The free nucleon emission from intermediate-energy nucleus-nucleus collisions is proposed as a possible probe to study the high-momentum tail (HMT) in nucleon momentum distribution of nuclei. Within the framework of the isospin-dependent Boltzmann-Uehling-Uhlenbeck (IBUU) transport model, the effect of HMT on free nucleon emission from the reactions of a light system ${}^{12}\mathrm{C}+{}^{12}\mathrm{C}$ and heavy one ${}^{124}\mathrm{Sn}+{}^{124}\mathrm{Sn}$ at the beam energies of 50 and 140 MeV/nucleon was investigated. We show that the probability of free nucleon emission, especially high-energy nucleons, is sensitive to the high-momentum component in nucleon momentum distribution of nuclei. The momentum distribution with HMT can lead to an increase of both high-energy free proton and neutron emission as compared to the free Fermi gas case for both symmetric and asymmetric nuclear systems.

Figure 1

The proton (neutron) momentum distribution in ${}^{12}\mathrm{C}$ obtained by the local density approximation (11). The black solid line and red dashed line denote the FFG and HMT cases, respectively.

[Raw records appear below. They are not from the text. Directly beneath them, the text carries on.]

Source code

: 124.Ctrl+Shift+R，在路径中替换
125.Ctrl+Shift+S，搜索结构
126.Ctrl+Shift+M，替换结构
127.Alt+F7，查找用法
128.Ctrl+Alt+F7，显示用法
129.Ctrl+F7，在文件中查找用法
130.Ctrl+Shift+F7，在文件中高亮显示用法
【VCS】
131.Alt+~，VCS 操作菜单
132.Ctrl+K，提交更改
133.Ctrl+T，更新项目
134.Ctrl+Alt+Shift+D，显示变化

The dotted line is the momentum distribution taken from Ref. [29] and the dash-dotted line is the momentum distribution taken from the VMC calculation [57].

Figure 2

The proton and neutron momentum distributions in ${}^{124}\mathrm{Sn}$ calculated from the local density approximation.

Figure 3

Effect of the HMT on the probability distributions of free proton and neutron kinetic energy in the ${}^{12}\mathrm{C}+{}^{12}\mathrm{C}$ central reaction with MDI interaction at a beam energy of 50 MeV/nucleon.

Figure 4

The probability distributions of free proton and neutron kinetic energy in the ${}^{12}\mathrm{C}+{}^{12}\mathrm{C}$ head-on collisions, with HMT at beam energies of 50 and 140 MeV/nucleon, respectively.

Figure 5

The probability distributions of proton and neutron kinetic energy in the ${}^{12}\mathrm{C}+{}^{12}\mathrm{C}$ central reaction using the MDI interaction with $x=0$ and 1 at beam energy of 140 MeV/nucleon in both FFG and HMT cases.

Figure 6

Effects of the HMT on the differential probabilities as a function of proton and neutron kinetic energy in the ${}^{124}\mathrm{Sn}+{}^{124}\mathrm{Sn}$ head-on collisions with SBKD interaction at a beam energy of 50 MeV/nucleon.

Figure 7

The probability distributions of proton and neutron kinetic energy in ${}^{124}\mathrm{Sn}+{}^{124}\mathrm{Sn}$ central reaction at a beam energy of 140 MeV/nucleon using SKBD and MDI interactions, respectively.